▶ PROVIDED DATA
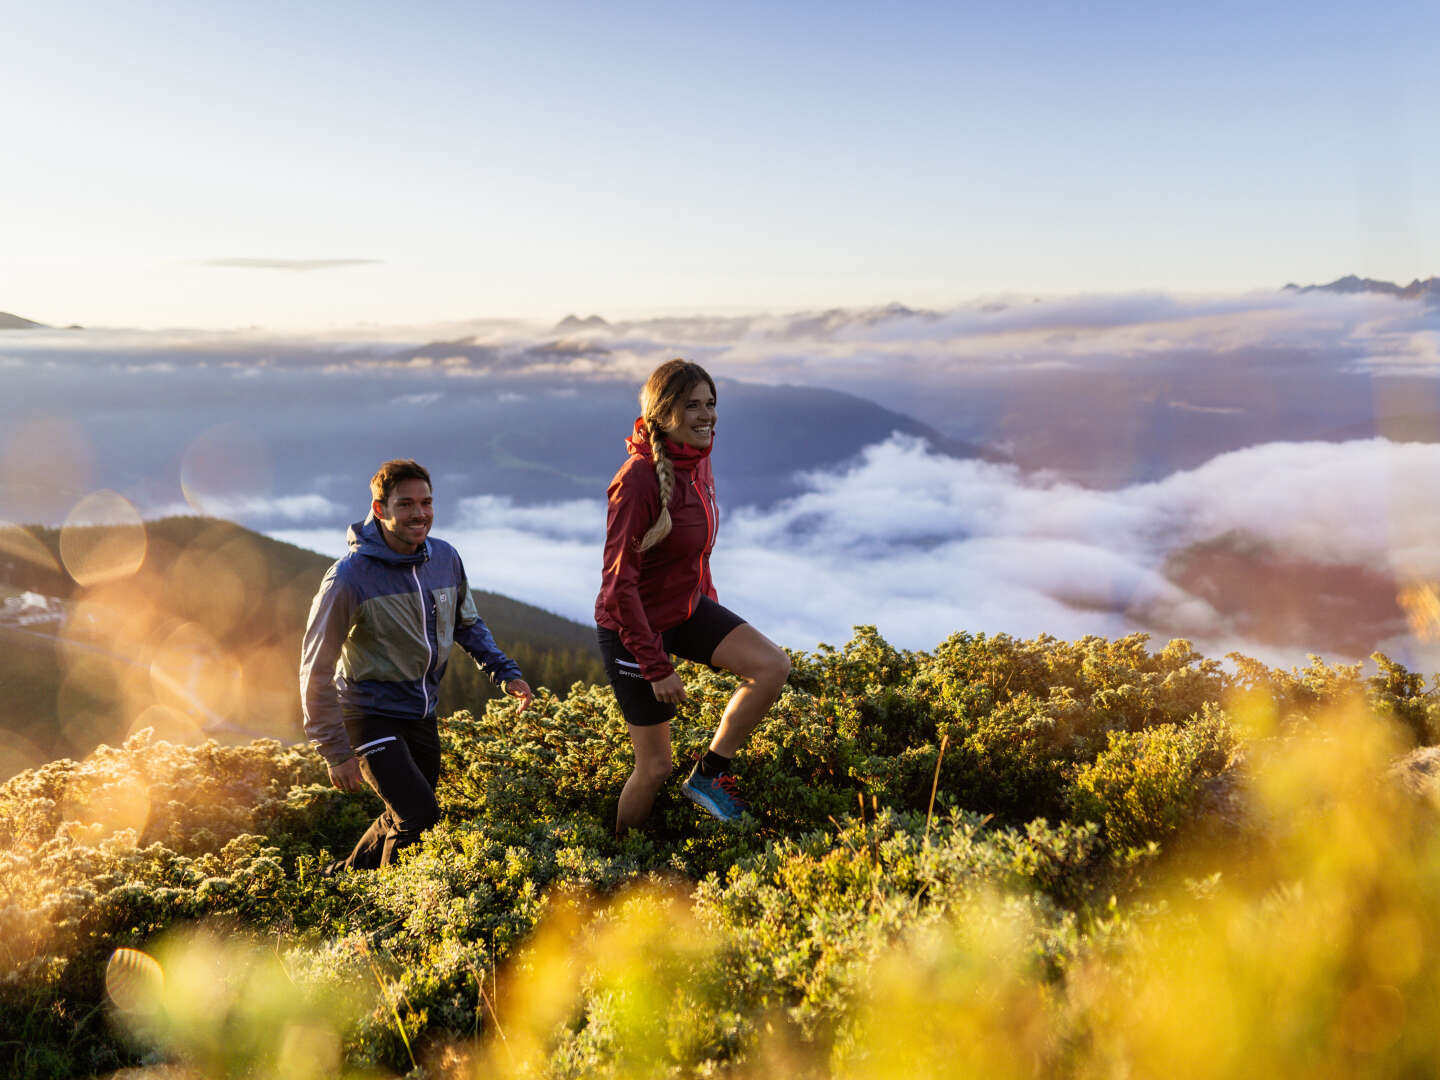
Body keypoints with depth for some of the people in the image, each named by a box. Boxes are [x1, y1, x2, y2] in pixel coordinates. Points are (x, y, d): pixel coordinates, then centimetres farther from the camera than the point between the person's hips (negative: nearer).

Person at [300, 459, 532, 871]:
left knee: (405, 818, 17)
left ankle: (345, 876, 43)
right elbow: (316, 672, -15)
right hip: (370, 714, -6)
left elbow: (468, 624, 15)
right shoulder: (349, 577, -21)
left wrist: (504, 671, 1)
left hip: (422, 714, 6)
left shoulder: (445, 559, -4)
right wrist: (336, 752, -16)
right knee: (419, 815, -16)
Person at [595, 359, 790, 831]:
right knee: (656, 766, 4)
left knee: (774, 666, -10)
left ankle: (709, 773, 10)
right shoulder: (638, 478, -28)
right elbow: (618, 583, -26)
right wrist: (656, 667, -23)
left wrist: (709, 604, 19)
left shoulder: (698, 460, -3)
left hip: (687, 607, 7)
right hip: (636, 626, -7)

▶ WHAT IS EXPECTED
Could you write out the material above again with "ankle" swapped for "foot" throughout, changing nothing else and leaving out the pictures?

▶ OUTPUT BELOW
Body keypoints with depth for some of the people in the image, each named by a box. Boxes are [x1, y1, x2, y2] in pixel coordinates. Points are (x, y, d): pixel coordinates, then centimetres farther from the camera than the point between the person's hips (negative: nearer).

Person at [300, 459, 532, 871]:
left knee: (405, 818, 17)
left foot: (345, 876, 43)
right elbow: (316, 672, -15)
right hip: (370, 714, -6)
left elbow: (468, 624, 15)
right shoulder: (349, 577, -21)
left wrist: (504, 671, 1)
left hip: (422, 714, 6)
left shoulder: (445, 559, -4)
right wrist: (336, 752, -16)
right knee: (419, 815, -16)
Person at [595, 359, 790, 831]:
right knee: (656, 766, 4)
left knee: (774, 666, -10)
left foot: (709, 773, 10)
right shoulder: (638, 478, -28)
right elbow: (618, 583, -26)
right wrist: (656, 667, -23)
left wrist: (709, 604, 19)
left shoulder: (698, 460, -3)
left hip: (687, 607, 7)
right hip: (636, 626, -7)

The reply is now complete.